Plenty of Jobs in the Pipelines for Plumbers

YOUNGSTOWN, Ohio – The pipes that transport fresh water into, and waste out of, a home are taken for granted. Until something goes wrong.

“Everything’s an emergency to everyone in that moment,” Russ Jakovina says. “There was a house in Boardman that flooded out the first floor and blew the back wall out. That was a nightmare.”

Jakovina, a dispatcher, estimator and job coordinator at Timlin Plumbing & Drain Services in Youngstown, is the first person upset people talk to when they call his company about an emergency.

Much of Timlin Plumbing’s business is repair work for the residential and commercial sectors, which means a lot of the calls are emergency calls. “People will go on vacation and not shut their water off and something will blow when they’re gone. Water control in your house can cause a lot of damage,” he says. “And there’s always somebody with a gas leak.”

“We do about 2,500 repair calls a year and a lot of them are similar, but really every one is a little different,” says Mike Timlin, president of Timlin Plumbing.

“The difference between the commercial world and the residential world is distinctive,” he continues. “A lot of our commercial customers are used to having things go wrong because it’s part of staying in business. So they handle situations a lot more calmly than somebody whose water heater breaks and there’s water all over the basement.”

Plumbers whose business is mostly in repair work, such as those who work for A to Z Plumbing and Drain Services in Niles and Timlin, are trained to handle these situations. Repairs are typically made within a day.

“Service is where we put all of our time, effort and resources. We gear up all of the trucks for repairs to be done the same day,” says A to Z’s president, Brian Pritchard. The company does residential and commercial plumbing work: cleaning drains, pumping septic tanks, one-day bath solutions, excavation, relining pipes and water conditioning.

A water heater might break once in a person’s lifetime. On the other hand, in the commercial sector the No. 1 call that A to Z receives relates to a line break. “Everything inside of a restaurant can break when it comes to plumbing and it happens often,” Pritchard says. “Whether it’s the grease trap, drains or faucets.”

Others in the industry, such as Local 396 of the Plumbers & Pipefitters union in Boardman, send the majority of its members to the more time consuming assignments in the industrial sector.

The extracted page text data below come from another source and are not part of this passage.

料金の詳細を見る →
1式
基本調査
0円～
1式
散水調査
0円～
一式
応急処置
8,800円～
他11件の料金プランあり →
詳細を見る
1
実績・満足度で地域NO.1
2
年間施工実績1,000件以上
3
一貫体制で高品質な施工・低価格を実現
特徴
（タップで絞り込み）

“We do a little bit of everything from residential service work to Dairy Queen and Dunkin’ Donuts, all the way through hotels and the heavy industrial sites of the coke battery [ArcelorMittal mill] in Warren, into heavy power plant sites,” says Marty Loney, business agent for Local 396.

The union consists of 500 plumbers, pipefitters, welders, refrigerator, heating and air conditioning mechanics, and another 170 retirees.

Its biggest project is the $900 million Lordstown Energy Center. Union members are installing piping at the site to bring in natural gas that will be converted to electricity. The pipe is made of carbon steel, stainless steel, plastics and chrome.

“Some types of material take temperature or pressure better, so that would be a reason why it’s a mix of different things,” Loney says. “Typically you wouldn’t see a lot of those things on the more commercial sites. But this one is a heavy industrial site so you’re going to get into a little bit of everything.”

Residential and commercial sites are usually much simpler when it comes to materials used. Over the years, plumbers have seen a change from water lines consisting of copper piping to PEX piping, or cross-linked polyethylene, and plastics because PEX and plastic cost less.

“We still always recommend copper,” Timlin says. “Copper has been around since [before] World War II and has stood the test of time. The new stuff that’s out there is really good and has gotten better over the years. It’s just that there isn’t a history yet.”

Methods of joining pipe have evolved to offer more options as well. “Before on a heating system, you would see that it was mostly welded,” Loney explains. “Now there’s grooved joints that come out called a mechanical joint. And there’s other ways of joining copper now for water lines and things that are called a pressed joint.”

The number of manufacturers in the plumbing industry similarly has grown as more brands begin to make their own products. “If you buy their pipe, you also have to buy their fittings and tools to work on the piping,” Timlin points out.

It’s important for plumbers to have a good relationship with their manufacturers should a problem arise. The plumbing company can then call to inform the manufacturer there’s a problem, find out if it has happened before, and whether the plumber can get a replacement for his customer at no additional charge. Many manufacturers are offering extended or lifetime warranties for their products, Pritchard says, which makes it easier on the customer.

Other changes include more customers wanting to buy their own materials at big-box stores, such as Home Depot, Lowe’s and Menards, for the plumbers to use, and more people going the do-it-yourself route to repair their own plumbing problems.

“With computers, people are more aware of what needs done and what’s available,” Timlin says. “But we work with it.”

“Amazon has made everything so instant. Everybody is used to instant gratification for everything,” Pritchard adds. “People have less time to mess around with a backed-up drain or a leaky toilet.”

Pictured: Russ Jakovina, Fran and Mike Timlin say employees of Timlin Plumbing & Drain Services make 2,500 repair calls a year.